The investigation referrals, Franklin stressed, can be a hit-ormiss situation.

“A lot of these cases come in through the school in a way they asked the question as much as what really happened,” Franklin said. “I’ve had cases where people make assumptions. They see something and ask ‘What happened to you?’ They ask ‘Did dad do this to you or did mom do this to you?’ A lot of times the kids will tell them what they want to hear.”

Upon arriving in Sneedville, Franklin and Henry stopped at the local elementary school for an informal interview with the mother’s children. Franklin asked them how they are punished and who they want to live with. While the boy’s scratched eye had cleared up, the 5-year-old girl had a long visible scratch on her forearm.

Afterward, a trek was made up a long gravel road to the kids’ and mother’s shabby home. The mother lives with her boyfriend, who was at work, Franklin said.

Stacked on the front porch were lumps of coal and pieces of wood to be stoked inside a living room furnace when winter comes.

Franklin asked the mother to submit to a drug screen upon arriving. She was unable to deliver a urine specimen, but did give Franklin a mouth swab.

The conversation between the mother and Franklin was testy, but no one lost their temper. She invited Franklin and Henry in to inspect the home’s living conditions.

This was Henry’s fourth field trip in the state to see what his caseworkers and investigators experience, and to see parenting at a questionable level.

“The idea of them losing their kids, when they are sober, is huge,” Henry said of the mother’s reaction to the visit.

The drug screen, said Franklin, would determine whether he had a “P-1” situation — with DCS having to take action in the home within 24 hours.

Franklin also disclosed there had been problems with the mother not getting her kids off the school bus at the end of the day. Her cell phone had to be rigged for a notification to happen at 3:15 p.m. so she could meet the bus, Franklin added.

A DNA sample also had to be taken from the daughter to see if her biological father is in prison, said Franklin.

At the end of the visit, Franklin said the mother passed the drug test and had a legal subscription for Suboxone and a drug similar to Valium.

“She got A’s today,” said Franklin, who indicated the mother’s case is closed for now. “The living conditions were not ideal, but I did not see any safety concerns. They had food in the home and a source of heat when it comes. ... Over here, there are still a lot of homes that don’t have plumbing.”

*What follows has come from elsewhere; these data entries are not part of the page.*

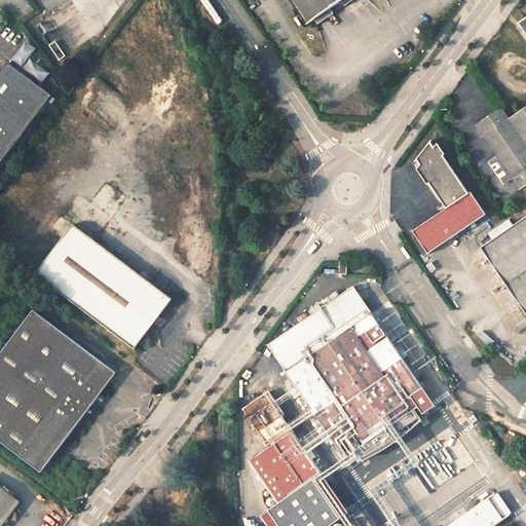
[(295,0),(313,27),(351,0),(295,0)]
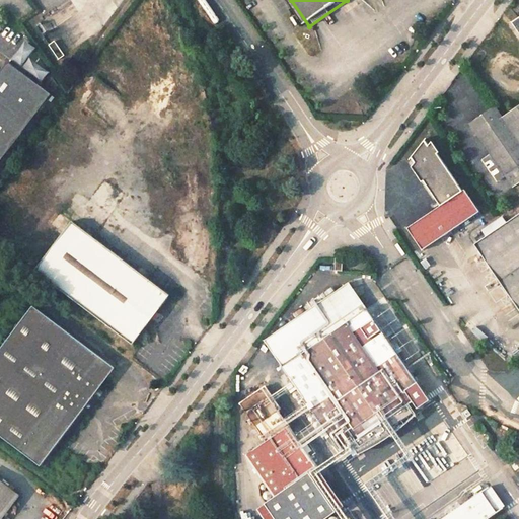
[(58,60),(64,57),(58,42),(51,45),(58,60)]
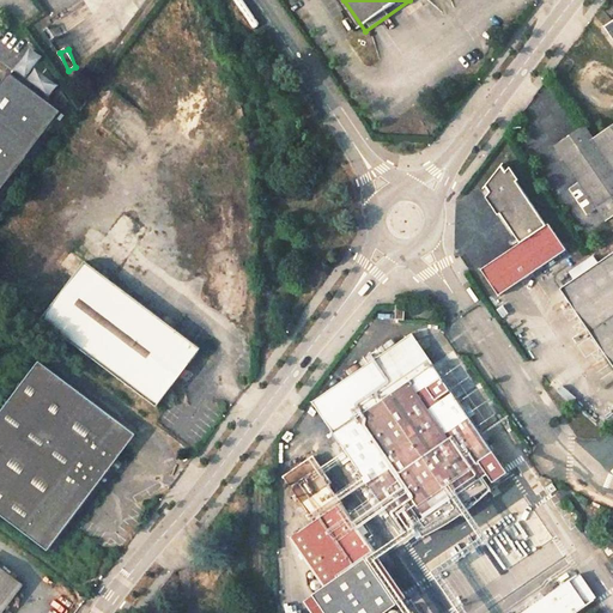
[(37,71),(47,59),(34,50),(18,73),(29,80),(25,84),(50,101),(60,86),(37,71)]
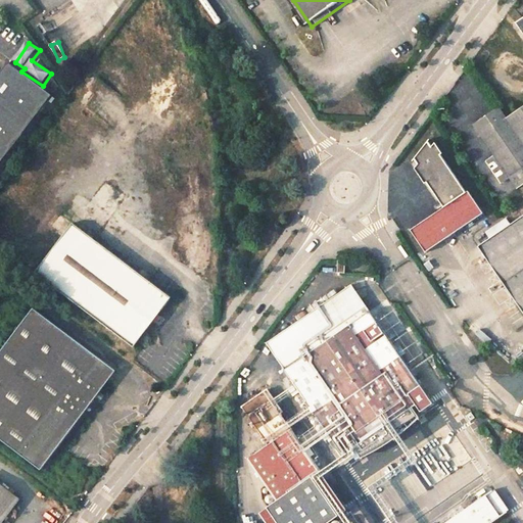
[(0,163),(51,94),(8,63),(0,73),(0,163)]
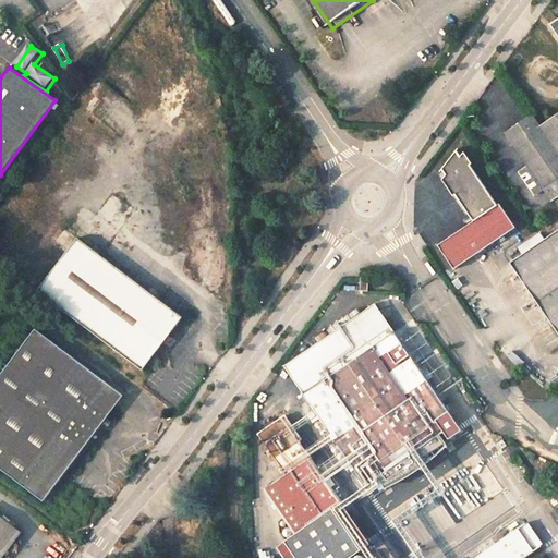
[(511,149),(528,173),(519,180),(533,201),(543,195),(550,206),(557,201),(557,100),(504,138),(511,149)]
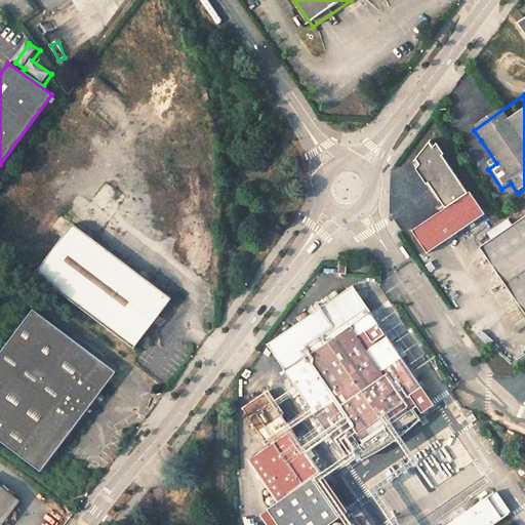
[(467,197),(446,165),(441,158),(442,157),(434,146),(430,151),(428,148),(414,164),(421,174),(419,175),(441,208),(444,211),(414,232),(430,255),(485,217),(471,196),(467,197)]
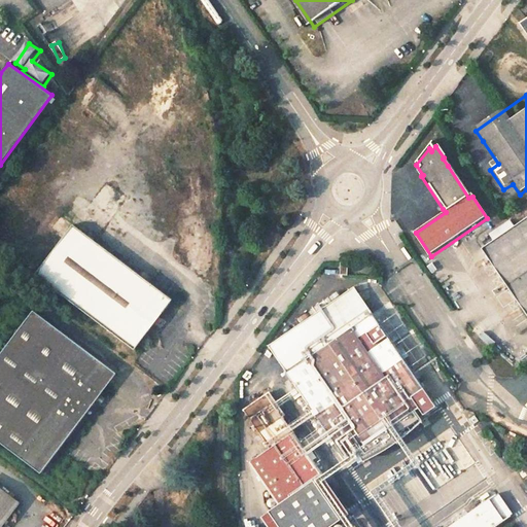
[(526,221),(485,251),(526,313),(526,221)]
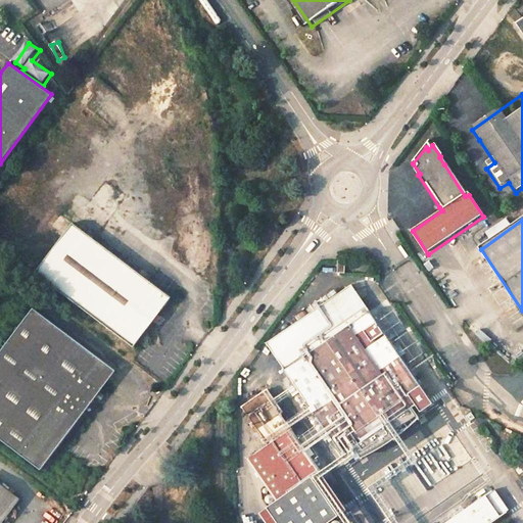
[(35,271),(133,346),(172,296),(73,221),(35,271)]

Franklin also pointed out there are people living in rented storage buildings in Hancock County, which faces double-digit unemployment.

“This is a most isolated and most impoverished place,” Franklin said of Hancock County. “There is so much a divide between the haves and have-nots.”

Still, Henry was encouraged by what he saw in Franklin.

“The best thing is the commitment of the people who work here (at DCS),” Henry said. “I think most people would be impressed. ... This is the toughest job in state government and no one really appreciates it unless you are involved in it.”